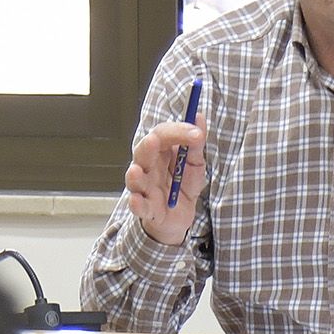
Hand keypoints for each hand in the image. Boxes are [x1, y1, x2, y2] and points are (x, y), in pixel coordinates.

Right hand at [122, 117, 209, 244]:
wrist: (179, 217)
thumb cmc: (182, 186)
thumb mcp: (194, 164)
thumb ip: (195, 144)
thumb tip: (198, 116)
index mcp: (159, 152)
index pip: (162, 134)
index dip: (177, 131)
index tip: (197, 134)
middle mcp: (148, 167)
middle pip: (143, 152)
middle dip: (148, 146)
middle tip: (155, 141)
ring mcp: (144, 188)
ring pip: (135, 179)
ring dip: (135, 176)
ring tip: (137, 171)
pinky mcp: (147, 209)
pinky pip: (138, 206)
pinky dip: (136, 204)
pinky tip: (136, 200)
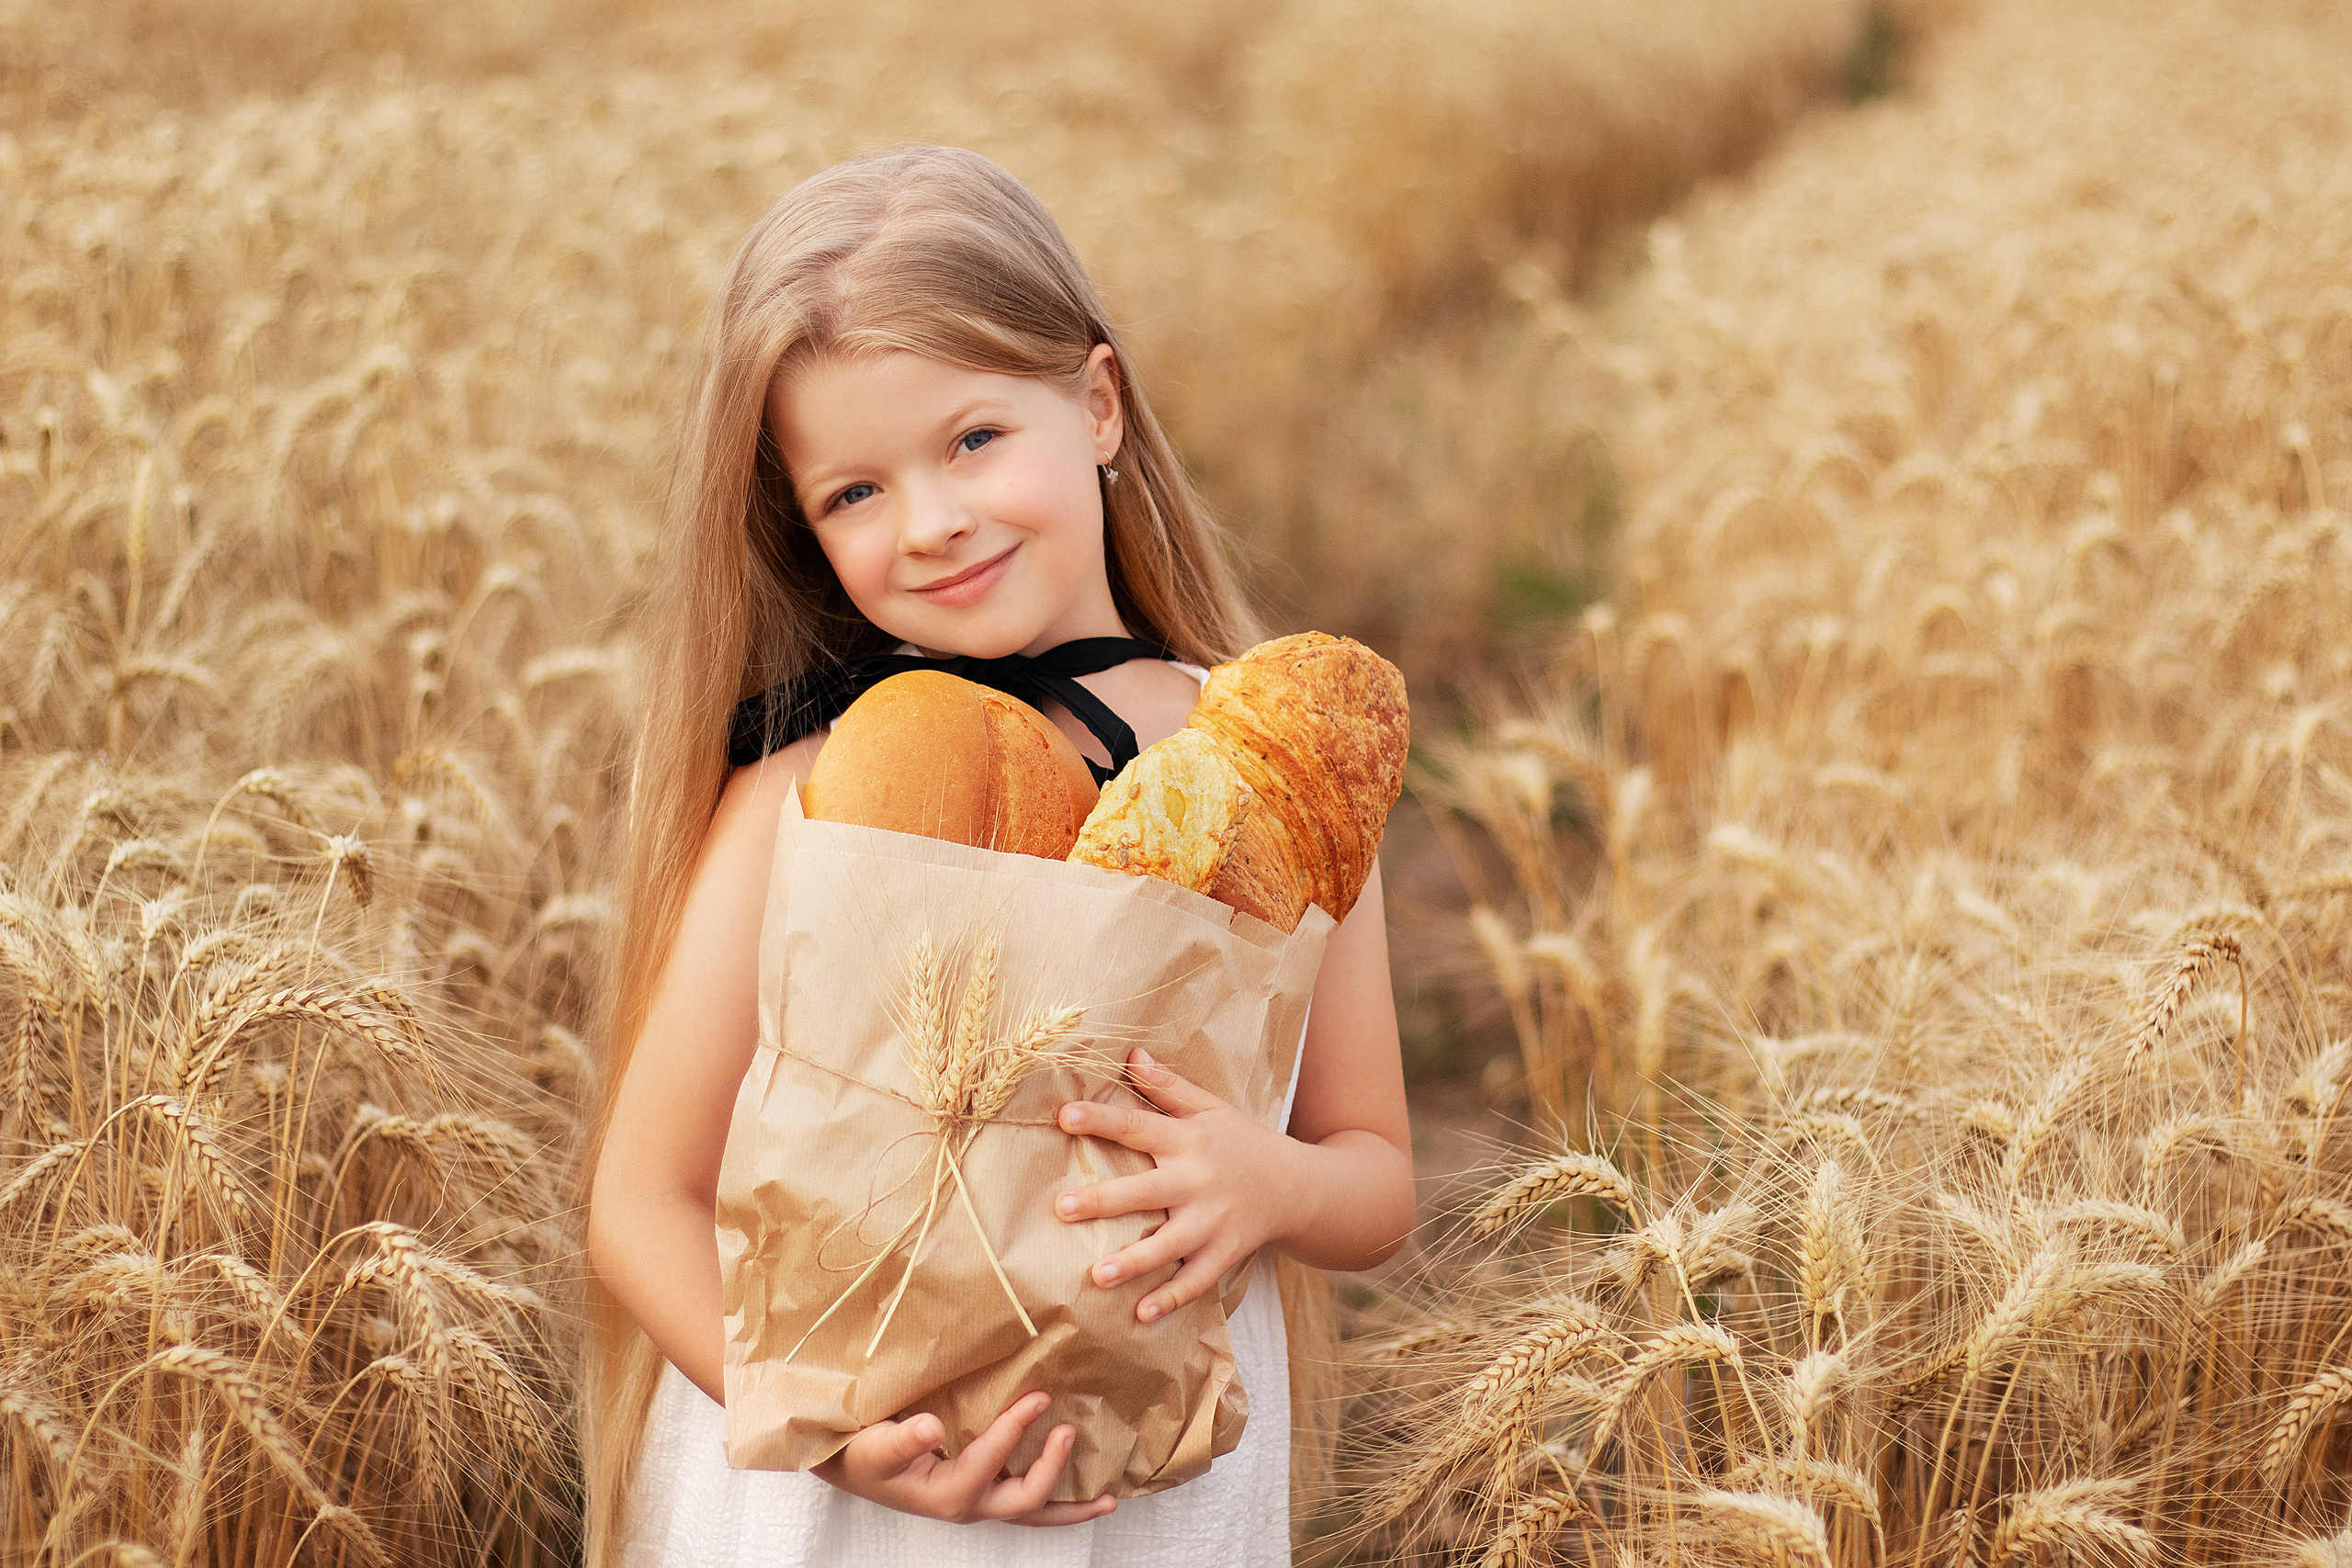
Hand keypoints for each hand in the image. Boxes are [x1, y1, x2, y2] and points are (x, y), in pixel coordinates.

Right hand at [814, 1391, 1115, 1525]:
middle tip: (1070, 1433)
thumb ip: (902, 1439)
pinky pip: (1026, 1503)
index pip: (991, 1459)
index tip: (1038, 1395)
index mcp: (946, 1493)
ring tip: (1110, 1500)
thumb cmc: (862, 1454)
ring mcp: (979, 1503)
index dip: (1016, 1427)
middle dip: (1053, 1469)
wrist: (852, 1465)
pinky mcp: (981, 1494)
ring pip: (1033, 1512)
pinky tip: (1083, 1491)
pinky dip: (1056, 1501)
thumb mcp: (876, 1446)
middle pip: (1025, 1501)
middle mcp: (969, 1505)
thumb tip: (930, 1427)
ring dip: (1071, 1507)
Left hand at [1054, 1046, 1296, 1322]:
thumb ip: (1169, 1086)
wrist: (1300, 1186)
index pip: (1139, 1125)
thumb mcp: (1211, 1108)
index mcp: (1189, 1140)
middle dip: (1104, 1200)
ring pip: (1169, 1245)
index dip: (1102, 1120)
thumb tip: (1131, 1055)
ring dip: (1134, 1261)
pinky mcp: (1226, 1253)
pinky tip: (1141, 1314)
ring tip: (1097, 1275)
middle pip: (1146, 1191)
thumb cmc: (1242, 1143)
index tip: (1065, 1115)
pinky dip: (1171, 1298)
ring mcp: (1213, 1222)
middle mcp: (1198, 1181)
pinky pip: (1197, 1280)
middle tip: (1062, 1207)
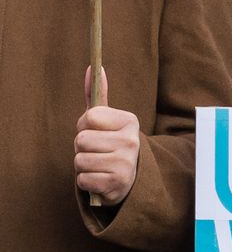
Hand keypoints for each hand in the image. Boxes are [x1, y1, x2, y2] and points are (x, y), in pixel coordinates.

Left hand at [75, 67, 139, 205]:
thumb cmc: (110, 145)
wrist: (128, 179)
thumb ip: (97, 94)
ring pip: (80, 160)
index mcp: (129, 121)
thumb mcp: (106, 120)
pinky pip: (83, 179)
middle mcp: (132, 141)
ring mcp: (127, 163)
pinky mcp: (118, 184)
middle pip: (81, 139)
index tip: (97, 132)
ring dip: (83, 166)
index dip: (85, 126)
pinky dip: (87, 182)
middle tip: (98, 152)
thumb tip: (93, 67)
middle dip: (82, 148)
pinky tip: (100, 179)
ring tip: (98, 166)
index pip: (89, 117)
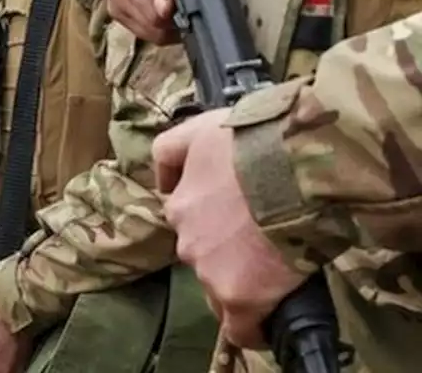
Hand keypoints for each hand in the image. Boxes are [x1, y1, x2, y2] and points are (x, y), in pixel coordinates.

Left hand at [153, 108, 305, 348]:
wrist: (295, 163)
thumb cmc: (253, 141)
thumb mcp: (199, 130)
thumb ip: (170, 153)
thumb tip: (163, 184)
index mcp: (179, 206)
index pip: (192, 227)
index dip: (219, 228)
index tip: (243, 225)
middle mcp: (186, 241)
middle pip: (207, 259)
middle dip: (231, 255)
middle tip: (268, 243)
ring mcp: (210, 270)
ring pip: (223, 290)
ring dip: (245, 284)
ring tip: (279, 270)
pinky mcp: (240, 296)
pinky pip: (241, 327)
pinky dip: (252, 328)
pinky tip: (265, 323)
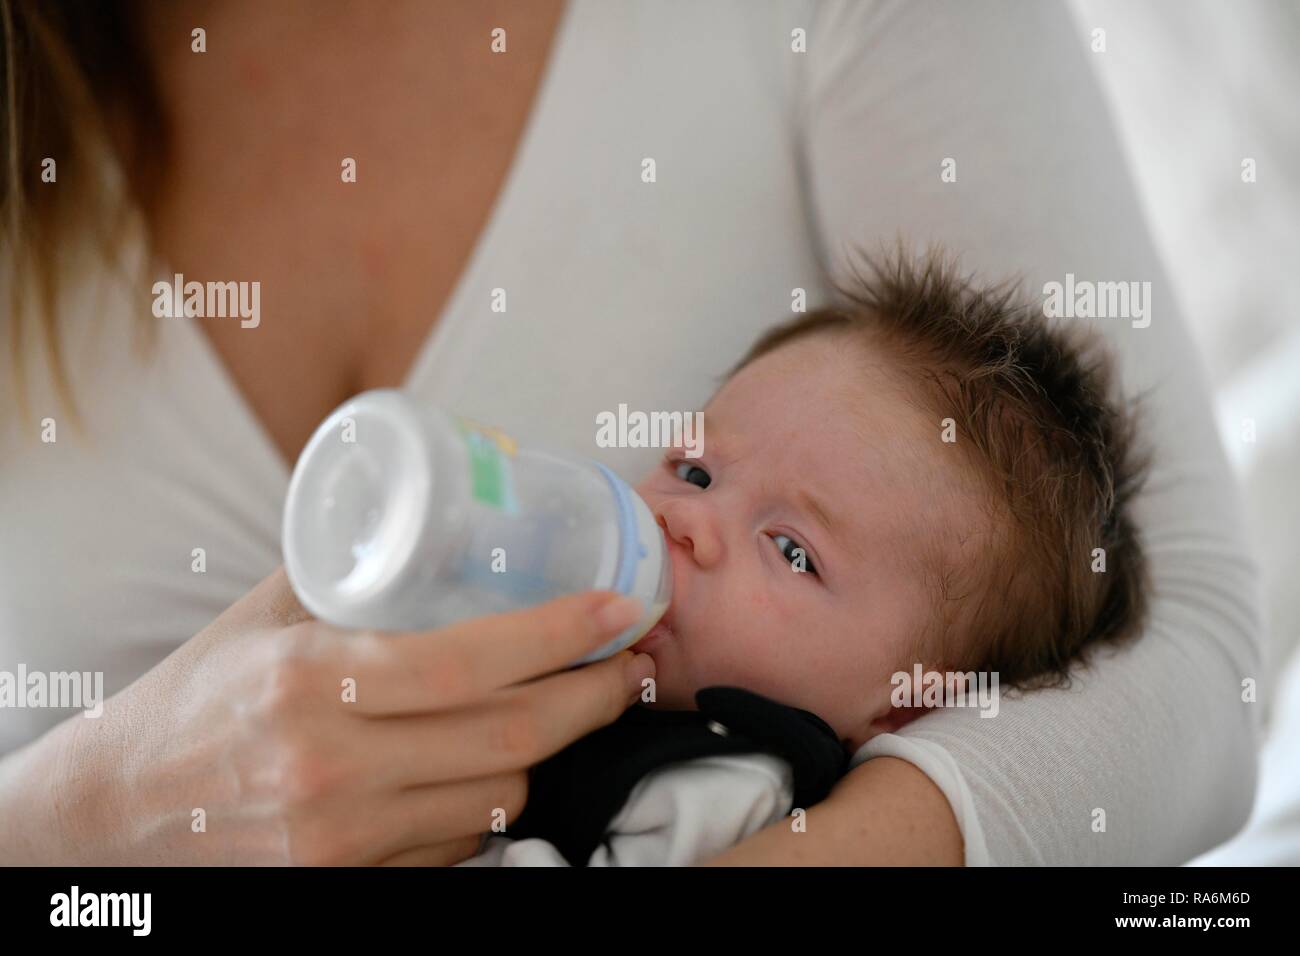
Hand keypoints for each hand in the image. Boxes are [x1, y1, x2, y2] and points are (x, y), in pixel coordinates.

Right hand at [0, 568, 654, 864]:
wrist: (122, 808)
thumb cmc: (200, 695)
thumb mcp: (269, 614)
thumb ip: (357, 571)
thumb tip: (451, 521)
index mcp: (313, 680)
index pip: (472, 660)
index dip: (562, 632)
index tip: (617, 606)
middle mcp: (332, 764)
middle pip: (512, 736)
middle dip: (594, 696)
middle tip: (627, 660)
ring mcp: (343, 834)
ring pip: (500, 794)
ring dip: (551, 747)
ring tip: (573, 703)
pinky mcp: (351, 877)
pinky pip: (462, 841)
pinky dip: (495, 799)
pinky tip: (499, 761)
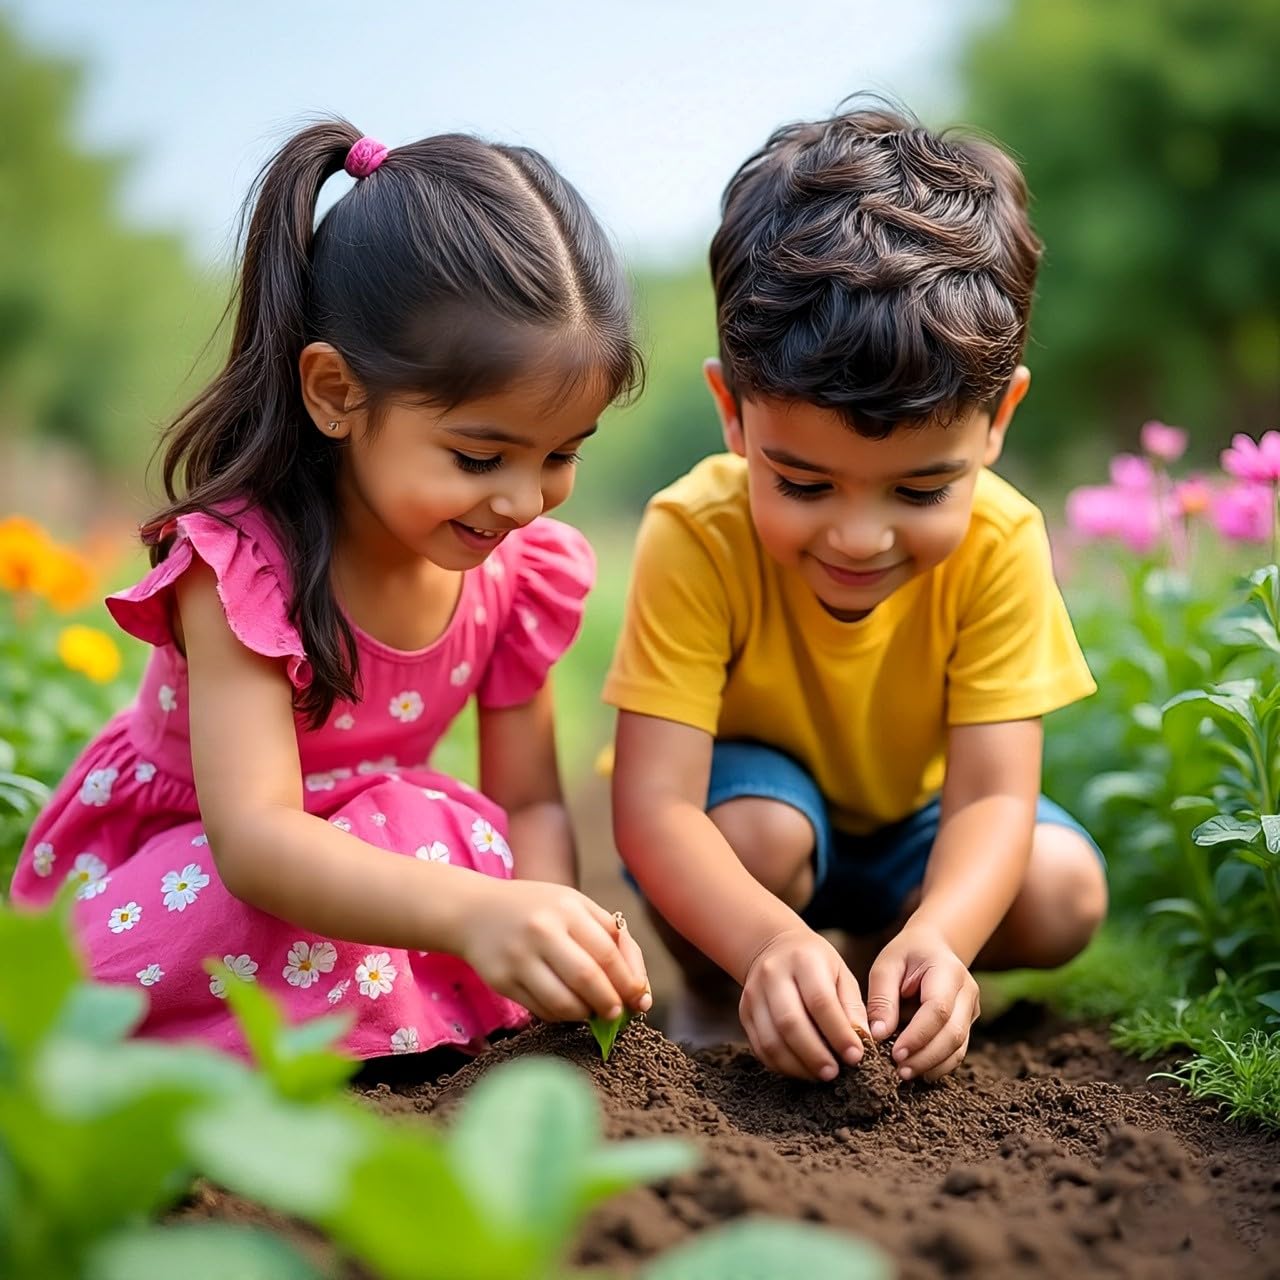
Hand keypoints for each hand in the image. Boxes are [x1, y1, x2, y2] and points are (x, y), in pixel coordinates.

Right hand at [463, 880, 651, 1023]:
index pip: (607, 952)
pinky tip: (567, 1008)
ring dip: (585, 1014)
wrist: (475, 911)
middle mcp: (542, 930)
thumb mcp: (573, 905)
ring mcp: (519, 957)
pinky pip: (541, 1010)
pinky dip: (561, 1016)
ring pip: (563, 1001)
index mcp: (566, 908)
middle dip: (610, 1002)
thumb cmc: (537, 909)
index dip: (628, 980)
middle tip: (617, 1013)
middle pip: (587, 978)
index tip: (638, 997)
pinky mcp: (502, 981)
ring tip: (592, 1011)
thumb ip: (608, 933)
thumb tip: (637, 983)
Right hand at [739, 926, 870, 1080]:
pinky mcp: (744, 1013)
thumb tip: (862, 1042)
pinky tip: (801, 1070)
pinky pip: (760, 1047)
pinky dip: (781, 1065)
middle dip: (814, 1054)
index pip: (820, 1001)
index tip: (855, 1056)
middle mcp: (773, 975)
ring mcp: (754, 994)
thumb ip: (852, 1008)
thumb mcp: (841, 974)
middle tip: (835, 1073)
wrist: (773, 947)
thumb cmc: (815, 963)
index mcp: (803, 960)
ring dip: (797, 1065)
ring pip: (771, 1040)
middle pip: (790, 1022)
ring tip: (819, 1075)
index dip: (838, 1033)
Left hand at [865, 924, 979, 1080]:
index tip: (895, 1054)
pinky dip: (940, 1064)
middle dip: (926, 1057)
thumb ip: (882, 998)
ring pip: (959, 1047)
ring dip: (933, 1065)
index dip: (918, 1035)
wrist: (934, 946)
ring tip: (906, 1074)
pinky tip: (920, 1071)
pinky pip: (958, 1050)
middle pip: (953, 1033)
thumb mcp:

What is expected.
Copy exactly the lines running from the beginning of the listing through the line that has "middle mcp: (969, 1505)". Drop the pictures.

Answer to the exercise.
Hand keypoints for each hand in the image. Boxes are [x1, y1, x2, y2] and points are (x, y), in pixel coordinates.

Right hand at [122, 117, 209, 244]:
wrist: (179, 217)
thumb cmc: (182, 186)
thumb mcp: (194, 164)
thumb ip: (195, 144)
thumb tip: (198, 116)
index mcp: (159, 152)
index pip: (162, 134)
index dip: (177, 131)
index tip: (197, 134)
middle mcp: (148, 167)
middle pip: (143, 152)
middle dip: (148, 146)
middle tip: (155, 141)
ring mcp: (144, 188)
ring pip: (135, 179)
ring dip: (135, 176)
ring tip: (137, 171)
pinky mcp: (147, 209)
pinky pip: (138, 206)
pinky dip: (136, 204)
pinky tip: (136, 200)
Hand keypoints for each hand in the image. Boxes are [x1, y1, x2, y2] and points are (x, y), in pixel coordinates.

Right hand at [814, 1391, 1115, 1525]:
middle tip: (1070, 1433)
thumb ip: (902, 1439)
pinky pip: (1026, 1503)
index pip: (991, 1459)
index tip: (1038, 1395)
index mcp: (946, 1493)
ring tip: (1110, 1500)
thumb cmc: (862, 1454)
ring mcp: (979, 1503)
index dip: (1016, 1427)
middle dip: (1053, 1469)
wrist: (852, 1465)
pinky mcp: (981, 1494)
ring pip: (1033, 1512)
pinky tip: (1083, 1491)
pinky dip: (1056, 1501)
thumb mcp: (876, 1446)
middle pip: (1025, 1501)
middle mcp: (969, 1505)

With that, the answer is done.